Leilão de energia LRCap, marcado para 18 de março de 2026, não corre risco de ser suspenso pelo Tribunal de Contas da União (TCU), segundo o ministro de Minas e Energia, Alexandre Silveira.
O que está em jogo no LRCap
O Leilão de Reserva de Capacidade na forma de Potência (LRCap) contrata usinas que ficam disponíveis para atender picos de demanda, garantindo segurança ao sistema elétrico. Quando essa “reserva” é bem planejada, o consumidor evita acionamento de termelétricas mais caras e, consequentemente, aumentos na tarifa de energia.
A iniciativa, porém, foi criticada pelo Ministério Público junto ao TCU. O subprocurador-geral Lucas Furtado enviou representação apontando possíveis falhas na modelagem e nos resultados prévios.
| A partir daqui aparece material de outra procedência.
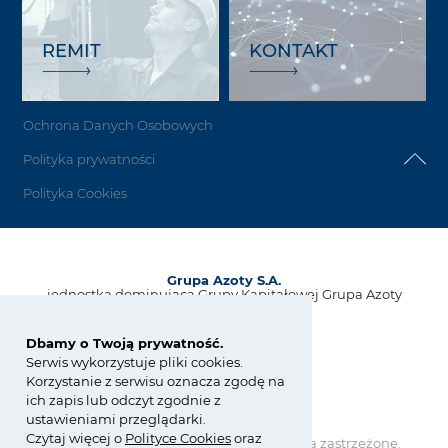
REMIT
KONTAKT
Ochrona Danych Osobowych
Polityka prywatności
Polityka Cookies
Grupa Azoty S.A.
jednostka dominująca Grupy Kapitałowej Grupa Azoty
ul. Kwiatkowskiego 8
33-101 Tarnów, Polska
Dbamy o Twoją prywatność.
Serwis wykorzystuje pliki cookies.
tel.:
+48 14 637 37 37
Korzystanie z serwisu oznacza zgodę na
fax: +48 14 633 07 18
ich zapis lub odczyt zgodnie z
kontakt@grupaazoty.com
ustawieniami przeglądarki.
Czytaj więcej o
Polity
ce
Cookies
oraz
Copyright © Grupa Azoty. Wszelkie prawa zastrzeżone.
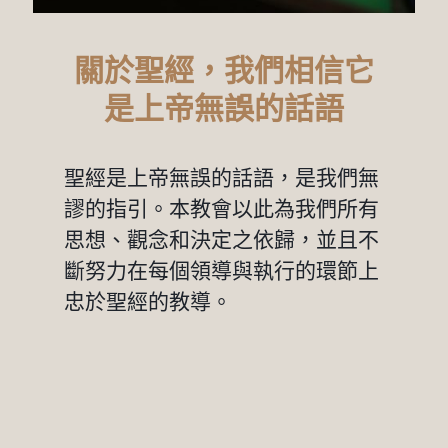
關於聖經，我們相信它
是上帝無誤的話語
聖經是上帝無誤的話語，是我們無
謬的指引。本教會以此為我們所有
思想、觀念和決定之依歸，並且不
斷努力在每個領導與執行的環節上
忠於聖經的教導。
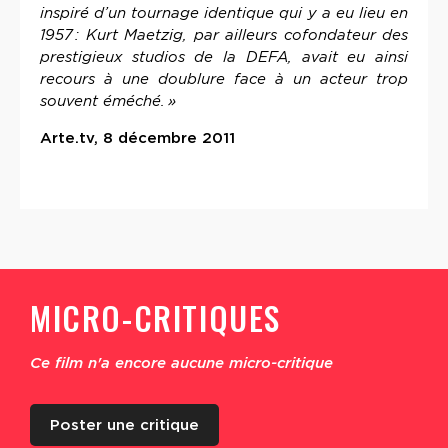
inspiré d’un tournage identique qui y a eu lieu en
1957 : Kurt Maetzig, par ailleurs cofondateur des
prestigieux studios de la DEFA, avait eu ainsi
recours à une doublure face à un acteur trop
souvent éméché. »
Arte.tv, 8 décembre 2011
MICRO-CRITIQUES
Ce film n'a encore aucune micro-critique
Poster une critique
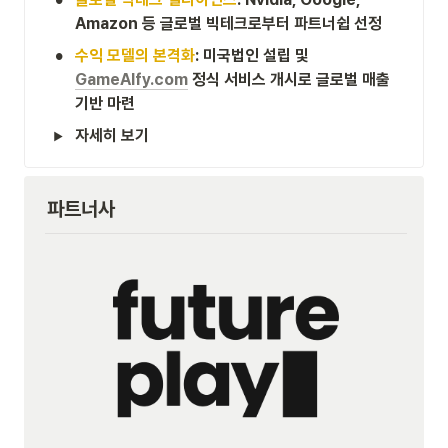
Amazon 등 글로벌 빅테크로부터 파트너쉽 선정
•
수익 모델의 본격화
: 미국법인 설립 및 
GameAIfy.com
 정식 서비스 개시로 글로벌 매출 
기반 마련
자세히 보기
파트너사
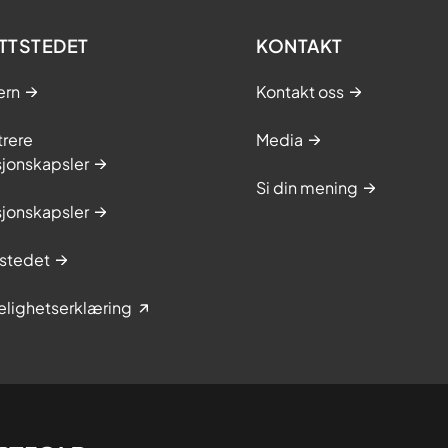
TTSTEDET
KONTAKT
ern
Kontakt oss
trere
Media
sjonskapsler
Si din mening
sjonskapsler
stedet
elighetserklæring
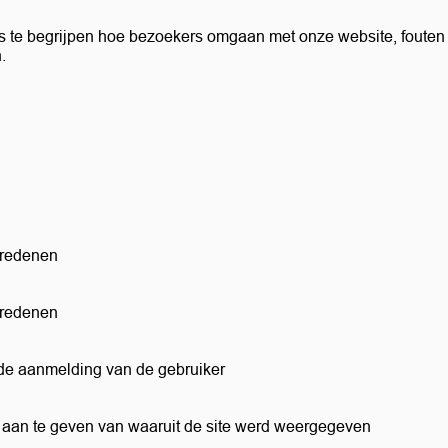
s te begrijpen hoe bezoekers omgaan met onze website, fouten
n.
dsredenen
dsredenen
 de aanmelding van de gebruiker
 aan te geven van waaruit de site werd weergegeven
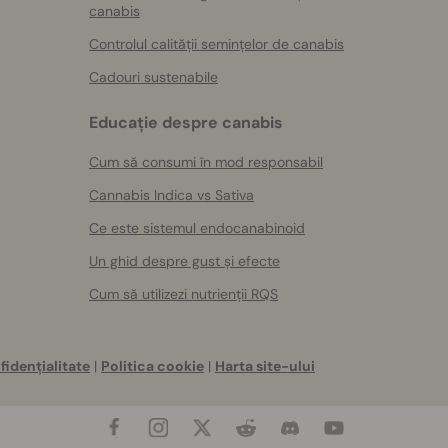
canabis
Controlul calității semințelor de canabis
Cadouri sustenabile
Educație despre canabis
Cum să consumi în mod responsabil
Cannabis Indica vs Sativa
Ce este sistemul endocanabinoid
Un ghid despre gust și efecte
Cum să utilizezi nutrienții RQS
fidențialitate
|
Politica cookie
|
Harta site-ului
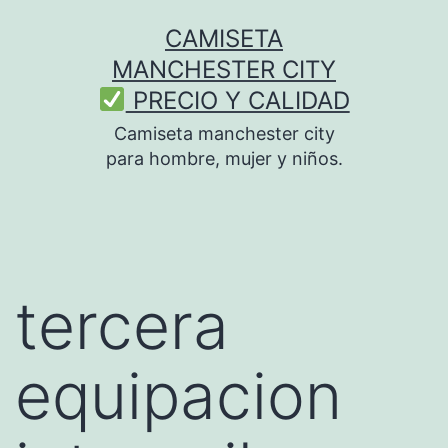
Saltar
CAMISETA
al
MANCHESTER CITY
contenido
PRECIO Y CALIDAD
Camiseta manchester city
para hombre, mujer y niños.
tercera
equipacion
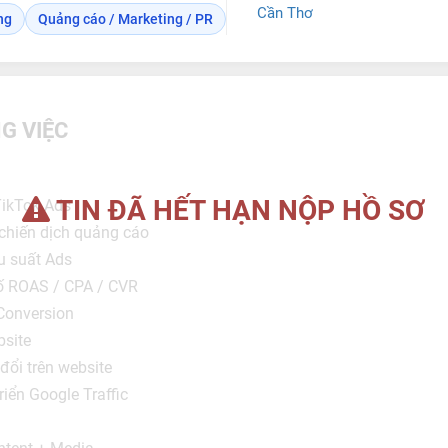
Cần Thơ
ng
Quảng cáo / Marketing / PR
G VIỆC
TIN ĐÃ HẾT HẠN NỘP HỒ SƠ
TikTok Ads
 chiến dịch quảng cáo
ệu suất Ads
số ROAS / CPA / CVR
 Conversion
bsite
 đổi trên website
riển Google Traffic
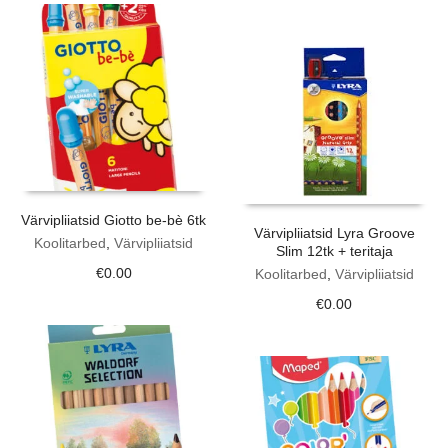
Värvipliiatsid Giotto be-bè 6tk
Värvipliiatsid Lyra Groove
Koolitarbed
,
Värvipliiatsid
Slim 12tk + teritaja
€
0.00
Koolitarbed
,
Värvipliiatsid
€
0.00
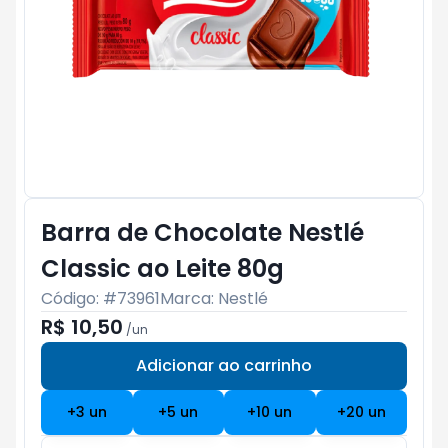
Barra de Chocolate Nestlé
Classic ao Leite 80g
Código: #
73961
Marca:
Nestlé
R$ 10,50
/
un
Adicionar ao carrinho
Subtotal:
R$ 0
+
3
un
+
5
un
+
10
un
+
20
un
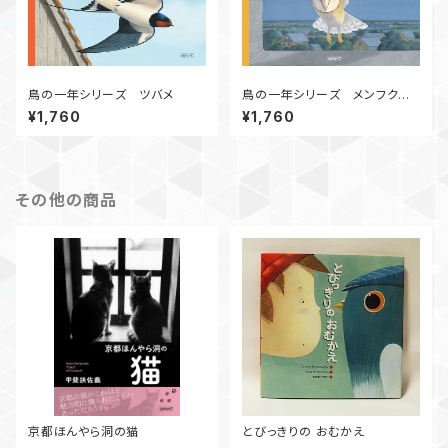
鳥の一年シリーズ ツバメ
鳥の一年シリーズ メンフクロ
ウ
¥1,760
¥1,760
その他の商品
京都ほんやら洞の猫
とびっきりの おむかえ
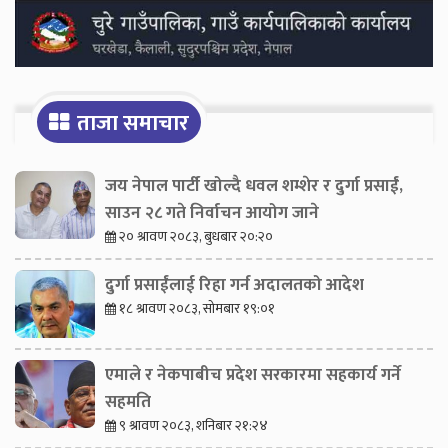
ताजा समाचार
जय नेपाल पार्टी खोल्दै धवल शम्शेर र दुर्गा प्रसाईं,
साउन २८ गते निर्वाचन आयोग जाने
२० श्रावण २०८३, बुधबार २०:२०
दुर्गा प्रसाईंलाई रिहा गर्न अदालतको आदेश
१८ श्रावण २०८३, सोमबार १९:०१
एमाले र नेकपाबीच प्रदेश सरकारमा सहकार्य गर्ने
सहमति
९ श्रावण २०८३, शनिबार २१:२४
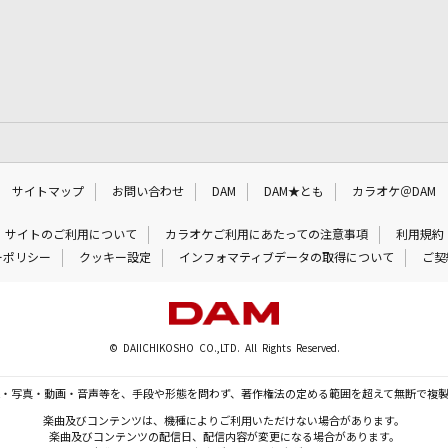
サイトマップ
お問い合わせ
DAM
DAM★とも
カラオケ＠DAM
サイトのご利用について
カラオケご利用にあたっての注意事項
利用規約
ーポリシー
クッキー設定
インフォマティブデータの取得について
ご契
© DAIICHIKOSHO CO.,LTD. All Rights Reserved.
・写真・動画・音声等を、手段や形態を問わず、著作権法の定める範囲を超えて無断で複
楽曲及びコンテンツは、機種によりご利用いただけない場合があります。
楽曲及びコンテンツの配信日、配信内容が変更になる場合があります。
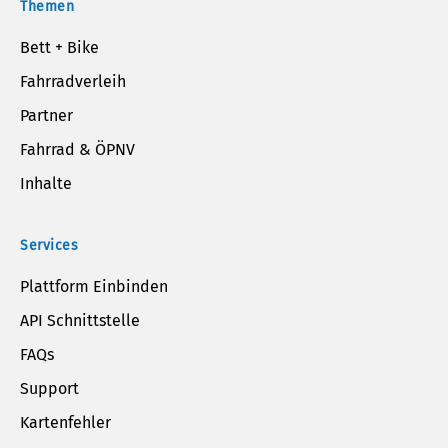
Themen
Bett + Bike
Fahrradverleih
Partner
Fahrrad & ÖPNV
Inhalte
Services
Plattform Einbinden
API Schnittstelle
FAQs
Support
Kartenfehler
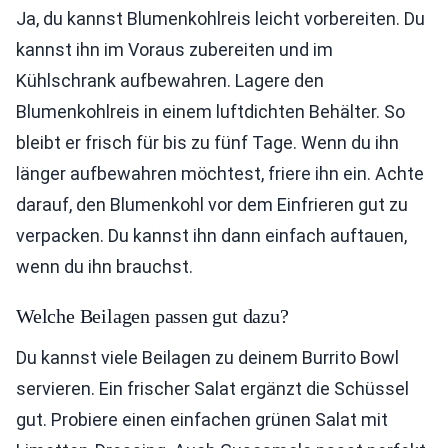
Ja, du kannst Blumenkohlreis leicht vorbereiten. Du
kannst ihn im Voraus zubereiten und im
Kühlschrank aufbewahren. Lagere den
Blumenkohlreis in einem luftdichten Behälter. So
bleibt er frisch für bis zu fünf Tage. Wenn du ihn
länger aufbewahren möchtest, friere ihn ein. Achte
darauf, den Blumenkohl vor dem Einfrieren gut zu
verpacken. Du kannst ihn dann einfach auftauen,
wenn du ihn brauchst.
Welche Beilagen passen gut dazu?
Du kannst viele Beilagen zu deinem Burrito Bowl
servieren. Ein frischer Salat ergänzt die Schüssel
gut. Probiere einen einfachen grünen Salat mit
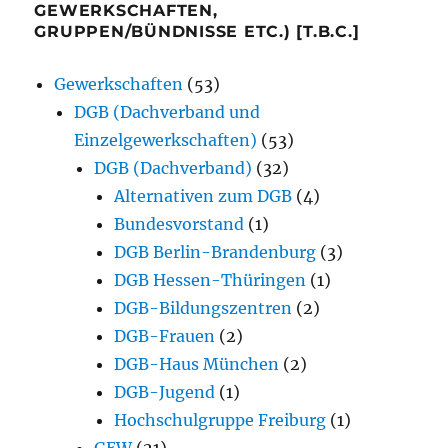
GEWERKSCHAFTEN,
GRUPPEN/BÜNDNISSE ETC.) [T.B.C.]
Gewerkschaften
(53)
DGB (Dachverband und
Einzelgewerkschaften)
(53)
DGB (Dachverband)
(32)
Alternativen zum DGB
(4)
Bundesvorstand
(1)
DGB Berlin-Brandenburg
(3)
DGB Hessen-Thüringen
(1)
DGB-Bildungszentren
(2)
DGB-Frauen
(2)
DGB-Haus München
(2)
DGB-Jugend
(1)
Hochschulgruppe Freiburg
(1)
GEW
(21)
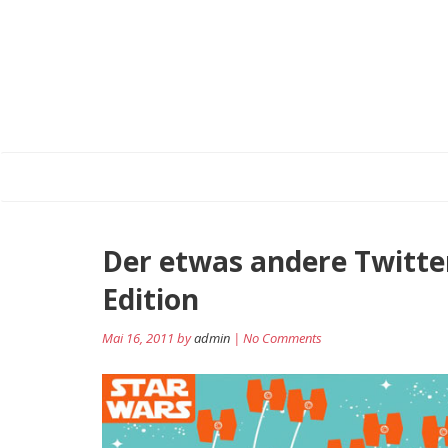
Der etwas andere Twitter
Edition
Mai 16, 2011 by
admin
| No Comments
Apesar do questionamento, Silveira afirmou não ter recebido qualquer notificação que comprometa o certame.
Posicionamento do Ministério
Em entrevista após evento oficial, o ministro classificou as críticas como “especulações” e reforçou que o cronograma está mantido. “Não há ameaça concreta ao leilão”, disse. A sinalização do governo tranquiliza agentes do setor que temiam atraso na contratação de nova capacidade e impactos futuros na conta de luz.
Silveira também destacou que o processo de licitação segue as diretrizes estabelecidas pela Agência Nacional de Energia Elétrica (ANEEL) e pelo Ministério de Minas e Energia, órgãos responsáveis por validar cada etapa técnica e jurídica.
Para os consumidores, a manutenção do LRCap indica que o planejamento da oferta de energia continua no trilho, reduzindo o risco de custos extras que costumam surgir quando o sistema precisa recorrer a fontes emergenciais.